## [COLLECTED DATA]
+++

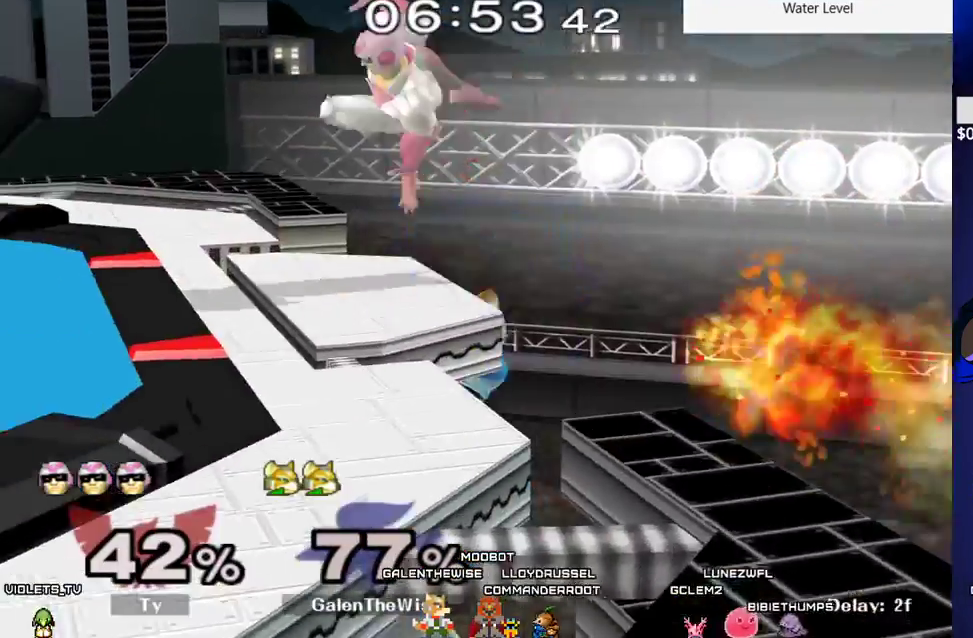
{"dt_ms": 500, "buttons": [], "events": [[100, "L1", "up"], [117, "DPAD_LEFT", "up"]]}
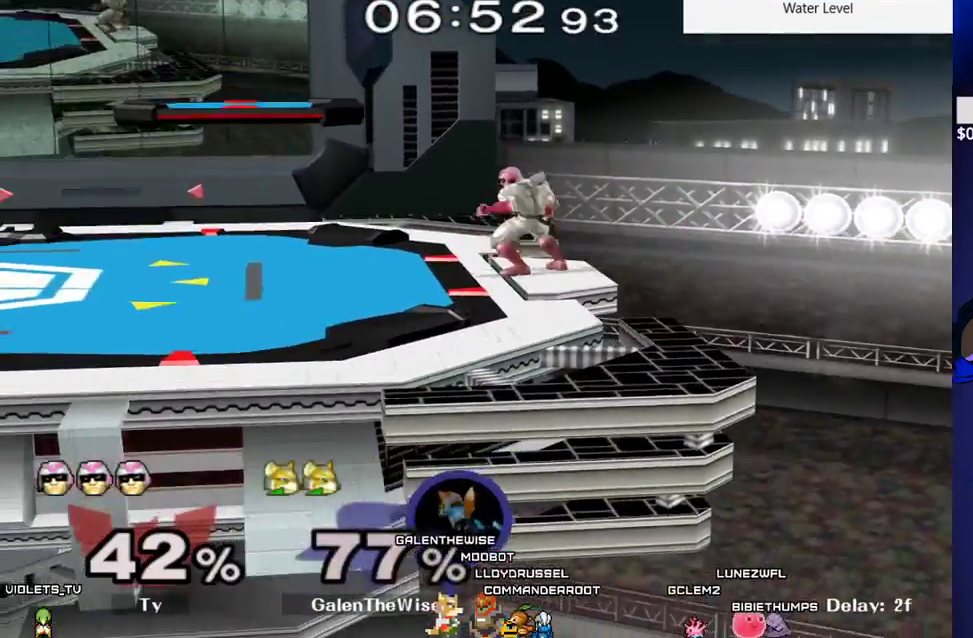
{"dt_ms": 500, "buttons": [], "events": []}
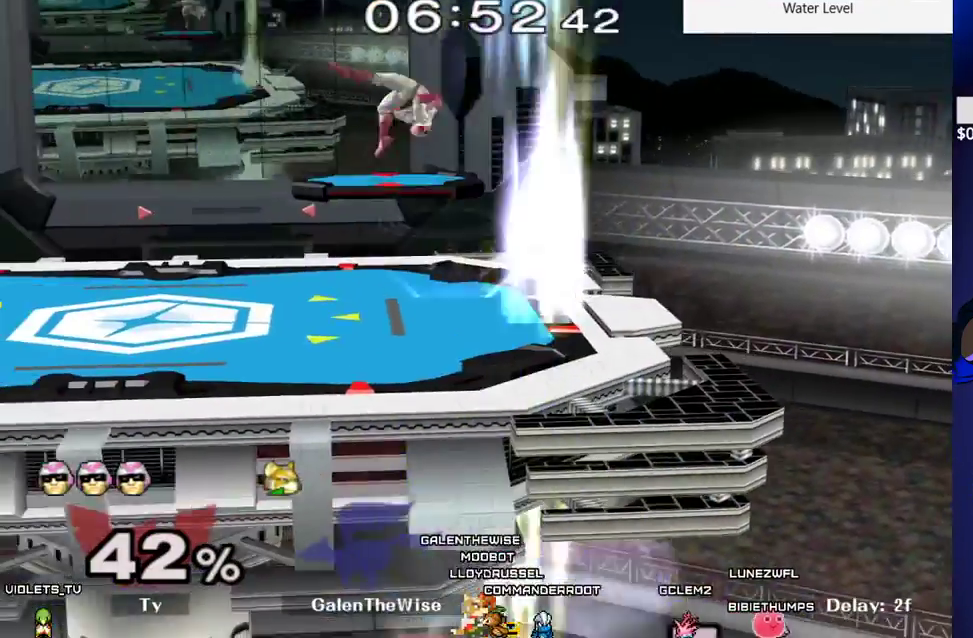
{"dt_ms": 500, "buttons": [], "events": []}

+++

## [WHAT YOU NEED TO DO]
Take the preceding listing and transcribe it exactly, skipping the pictures.

## [RESPONSE TO THIS TASK]
{"dt_ms": 500, "buttons": [], "events": [[100, "L1", "up"], [117, "DPAD_LEFT", "up"]]}
{"dt_ms": 500, "buttons": [], "events": []}
{"dt_ms": 500, "buttons": [], "events": []}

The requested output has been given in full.